Law professor (born 1944)

Robert E. Scott (born 25 February 1943 in Nagpur, India) is a Law Professor at Columbia Law School. Scott graduated from Oberlin College (cum laude) and received his J.D. degree in 1968 from William and Mary Law School where he was editor-in-chief of the William and Mary Law Review. (Scott met his wife, Elizabeth "Buffie" Scott, also a Columbia Law Professor, while at Oberlin College.) Scott earned an S.J.D. from the University of Michigan Law School in 1973, after which he joined the law faculty at William & Mary.

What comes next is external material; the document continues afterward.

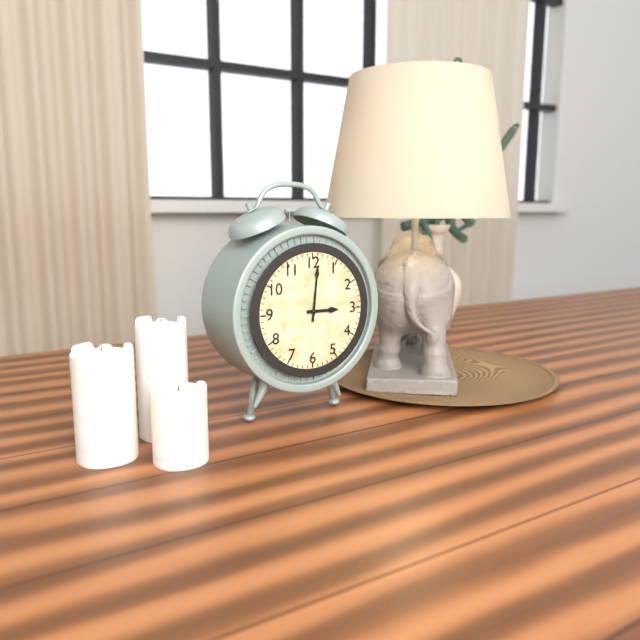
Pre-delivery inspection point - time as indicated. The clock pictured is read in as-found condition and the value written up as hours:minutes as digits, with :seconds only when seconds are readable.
3:01
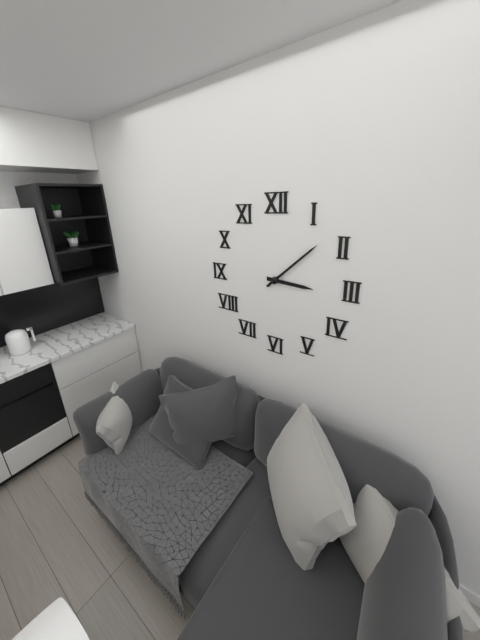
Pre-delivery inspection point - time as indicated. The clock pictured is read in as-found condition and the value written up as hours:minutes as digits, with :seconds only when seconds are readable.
3:08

In 1974, Scott joined the Virginia School of Law faculty, where he served from 1974 to 2006. He served as Dean of the Law School from 1991 to 2001. Under his leadership, the School completed a $203 million capital campaign in 2000.

Scott became a full-time professor at Columbia Law School in July 2006 after accepting appointment as the Alfred McCormack Professor of Law and Director of the Center on Contract and Economic Organization. He had been a frequent visiting professor at Columbia, most recently as Justin W. D'Atri Visiting Professor of Law, Business and Society from 2001-2006. In 2007 Scott co-published an article with Alan Schwartz in the Harvard Law Review.

On August 5, 2008, Governor Tim Kaine appointed Scott to the Board of Visitors of the College of William & Mary, where Scott earned his law degree in 1968. In 2012, Scott was reappointed to the Board by governor Bob McDonnell. Scott's term will expire in 2016.